## WHAT YOU HAVE TO DO
In the records below, take the line containing "X153500000Y-95500000D03*" and reproduce it and every subsequent line exactly, adding nothing.

## EXTRACTED RECORDS
┌──

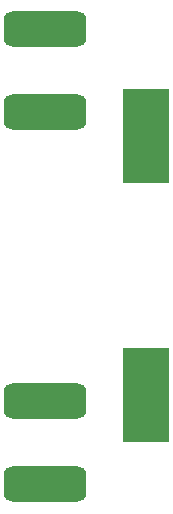
<source format=gbr>
G04 #@! TF.GenerationSoftware,KiCad,Pcbnew,8.0.0*
G04 #@! TF.CreationDate,2024-06-05T07:53:31-07:00*
G04 #@! TF.ProjectId,sim_switch,73696d5f-7377-4697-9463-682e6b696361,rev?*
G04 #@! TF.SameCoordinates,Original*
G04 #@! TF.FileFunction,Paste,Top*
G04 #@! TF.FilePolarity,Positive*
%FSLAX46Y46*%
G04 Gerber Fmt 4.6, Leading zero omitted, Abs format (unit mm)*
G04 Created by KiCad (PCBNEW 8.0.0) date 2024-06-05 07:53:31*
%MOMM*%
%LPD*%
G01*
G04 APERTURE LIST*
G04 Aperture macros list*
%AMRoundRect*
0 Rectangle with rounded corners*
0 $1 Rounding radius*
0 $2 $3 $4 $5 $6 $7 $8 $9 X,Y pos of 4 corners*
0 Add a 4 corners polygon primitive as box body*
4,1,4,$2,$3,$4,$5,$6,$7,$8,$9,$2,$3,0*
0 Add four circle primitives for the rounded corners*
1,1,$1+$1,$2,$3*
1,1,$1+$1,$4,$5*
1,1,$1+$1,$6,$7*
1,1,$1+$1,$8,$9*
0 Add four rect primitives between the rounded corners*
20,1,$1+$1,$2,$3,$4,$5,0*
20,1,$1+$1,$4,$5,$6,$7,0*
20,1,$1+$1,$6,$7,$8,$9,0*
20,1,$1+$1,$8,$9,$2,$3,0*%
G04 Aperture macros list end*
%ADD10R,4.000000X8.000000*%
%ADD11RoundRect,0.750000X-2.750000X-0.750000X2.750000X-0.750000X2.750000X0.750000X-2.750000X0.750000X0*%
%ADD12RoundRect,0.750000X2.750000X0.750000X-2.750000X0.750000X-2.750000X-0.750000X2.750000X-0.750000X0*%
G04 APERTURE END LIST*
D10*
X162000000Y-66000000D03*
X162000000Y-88000000D03*
D11*
X153500000Y-88500000D03*
X153500000Y-95500000D03*
D12*
X153500000Y-64000000D03*
X153500000Y-57000000D03*
M02*

</source>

└──

## RESPONSE
X153500000Y-95500000D03*
D12*
X153500000Y-64000000D03*
X153500000Y-57000000D03*
M02*

</source>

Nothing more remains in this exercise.